What this task involves. Print the passage of the CNC milling and turning text below word for word, beginning with "Alongside our turning" and continuing through "finishing and delivery.".

One of the services available from Cambridge Dynamics is the bespoke manufacture of machine parts and precision tooling items using specialist CNC (Computer Numerical Control) milling and turning techniques.
As a team of seasoned CAD/CAM experts hailing from a range of manufacturing disciplines, we have the capacity to produce any number of components, from one-offs to high volume orders – and, if required, our team can undertake the manufacture and finishing of complete assemblies.
So, what exactly is CNC milling and turning, and how might it be of use to you? Read on to find out more about these highly accurate techniques.
Milling machines feature a cylindrical cutter that is used to shape and drill into certain materials from different angles and at different speeds and pressures in response to a detailed specification. The most commonly milled materials are woods and metals.
The milling cutter can come in a variety of shapes and sizes. Depending on the machine model, this component can use between 2 and 5 axes to create different slots. This enables the device to create anything from simple holes to complex shapes that involves multiple rotations.
At Cambridge Dynamics, we employ CNC milling. This means that all of our milling machines are automated by way of computer programming. Our experts enter the required dimensions and any other relevant data to achieve the tightest possible tolerance.
“Turning” usually involves the use of a lathe or turning centre to “sculpt” or “carve” a piece of material into the correct form.
In this process, the item to be shaped is attached to a “feeder” and placed inside the machine, where it is moved or rotated as the lathe removes the correct areas of material.
A CNC turning machine can be programmed with extreme accuracy to ensure that the correct amount is removed automatically.
Some types of CNC turning equipment also have milling capabilities, streamlining the process significantly.
Cambridge Dynamics should be your first port of call for exceptionally accurate CNC milling and turning. Our team of experts leads the way when it comes to the production of fully featured 3D assemblies of superior quality.
Alongside our turning and milling services, our fully equipped premises enable us to offer a full complement of solutions, from initial machine concept and design, to manufacture, assembly, testing, finishing and delivery.
We can work to commission, assisting you throughout a project or simply providing one-off components.
To discuss anything from the expertly automated milling and turning of precision parts to the fabrication of whole machines, simply get in contact today using our online contact form.

Data extracts.
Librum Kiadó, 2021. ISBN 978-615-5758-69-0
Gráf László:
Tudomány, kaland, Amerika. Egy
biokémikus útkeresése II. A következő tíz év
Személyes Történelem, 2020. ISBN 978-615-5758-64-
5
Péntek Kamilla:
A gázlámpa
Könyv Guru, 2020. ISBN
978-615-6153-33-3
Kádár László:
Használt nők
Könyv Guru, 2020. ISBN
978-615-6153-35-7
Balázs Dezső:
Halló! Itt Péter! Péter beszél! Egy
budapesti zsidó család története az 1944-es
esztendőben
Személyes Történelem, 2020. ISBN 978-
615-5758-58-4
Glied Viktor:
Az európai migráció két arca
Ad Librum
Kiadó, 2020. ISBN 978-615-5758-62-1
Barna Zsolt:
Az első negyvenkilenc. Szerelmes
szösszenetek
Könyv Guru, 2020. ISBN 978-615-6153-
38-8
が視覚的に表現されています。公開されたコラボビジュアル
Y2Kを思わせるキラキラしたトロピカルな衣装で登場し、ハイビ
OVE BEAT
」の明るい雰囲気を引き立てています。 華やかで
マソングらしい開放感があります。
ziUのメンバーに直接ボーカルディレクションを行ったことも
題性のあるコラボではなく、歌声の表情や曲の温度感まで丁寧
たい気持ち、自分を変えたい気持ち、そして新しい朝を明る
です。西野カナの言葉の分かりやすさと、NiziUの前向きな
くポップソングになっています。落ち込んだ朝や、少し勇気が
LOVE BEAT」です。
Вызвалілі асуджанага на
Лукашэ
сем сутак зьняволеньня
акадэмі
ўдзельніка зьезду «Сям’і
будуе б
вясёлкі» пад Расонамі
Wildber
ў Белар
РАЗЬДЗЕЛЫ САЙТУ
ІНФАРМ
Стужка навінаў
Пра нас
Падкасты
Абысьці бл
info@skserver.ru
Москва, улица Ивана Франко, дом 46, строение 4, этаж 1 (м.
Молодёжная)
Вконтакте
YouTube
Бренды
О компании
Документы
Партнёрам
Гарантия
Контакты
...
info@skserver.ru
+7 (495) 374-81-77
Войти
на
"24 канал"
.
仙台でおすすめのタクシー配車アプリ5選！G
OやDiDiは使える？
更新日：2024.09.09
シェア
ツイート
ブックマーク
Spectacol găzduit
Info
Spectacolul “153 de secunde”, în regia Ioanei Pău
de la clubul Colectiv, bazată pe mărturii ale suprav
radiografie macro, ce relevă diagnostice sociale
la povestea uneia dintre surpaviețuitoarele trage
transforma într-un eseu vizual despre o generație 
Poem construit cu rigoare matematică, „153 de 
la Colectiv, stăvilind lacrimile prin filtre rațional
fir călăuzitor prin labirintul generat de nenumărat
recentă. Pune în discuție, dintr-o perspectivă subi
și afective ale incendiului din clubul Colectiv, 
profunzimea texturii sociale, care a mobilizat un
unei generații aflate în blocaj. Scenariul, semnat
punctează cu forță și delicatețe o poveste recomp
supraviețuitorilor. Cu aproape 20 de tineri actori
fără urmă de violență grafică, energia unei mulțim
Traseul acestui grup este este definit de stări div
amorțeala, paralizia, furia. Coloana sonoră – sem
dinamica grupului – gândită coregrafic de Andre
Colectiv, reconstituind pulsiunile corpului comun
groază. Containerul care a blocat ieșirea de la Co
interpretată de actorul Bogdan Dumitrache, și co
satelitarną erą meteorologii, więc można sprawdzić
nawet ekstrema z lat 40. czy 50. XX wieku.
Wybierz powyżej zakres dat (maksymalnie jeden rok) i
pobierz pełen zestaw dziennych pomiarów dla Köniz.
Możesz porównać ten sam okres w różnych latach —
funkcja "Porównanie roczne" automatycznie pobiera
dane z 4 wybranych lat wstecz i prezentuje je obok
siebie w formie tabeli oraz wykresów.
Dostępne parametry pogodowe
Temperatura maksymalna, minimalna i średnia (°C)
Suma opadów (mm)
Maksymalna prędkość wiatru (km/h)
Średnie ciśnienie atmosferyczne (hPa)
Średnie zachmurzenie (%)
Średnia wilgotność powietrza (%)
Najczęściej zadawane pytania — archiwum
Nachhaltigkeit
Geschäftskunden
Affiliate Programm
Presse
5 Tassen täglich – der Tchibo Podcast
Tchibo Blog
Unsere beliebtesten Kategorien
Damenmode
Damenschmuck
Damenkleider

Expected output.
Alongside our turning and milling services, our fully equipped premises enable us to offer a full complement of solutions, from initial machine concept and design, to manufacture, assembly, testing, finishing and delivery.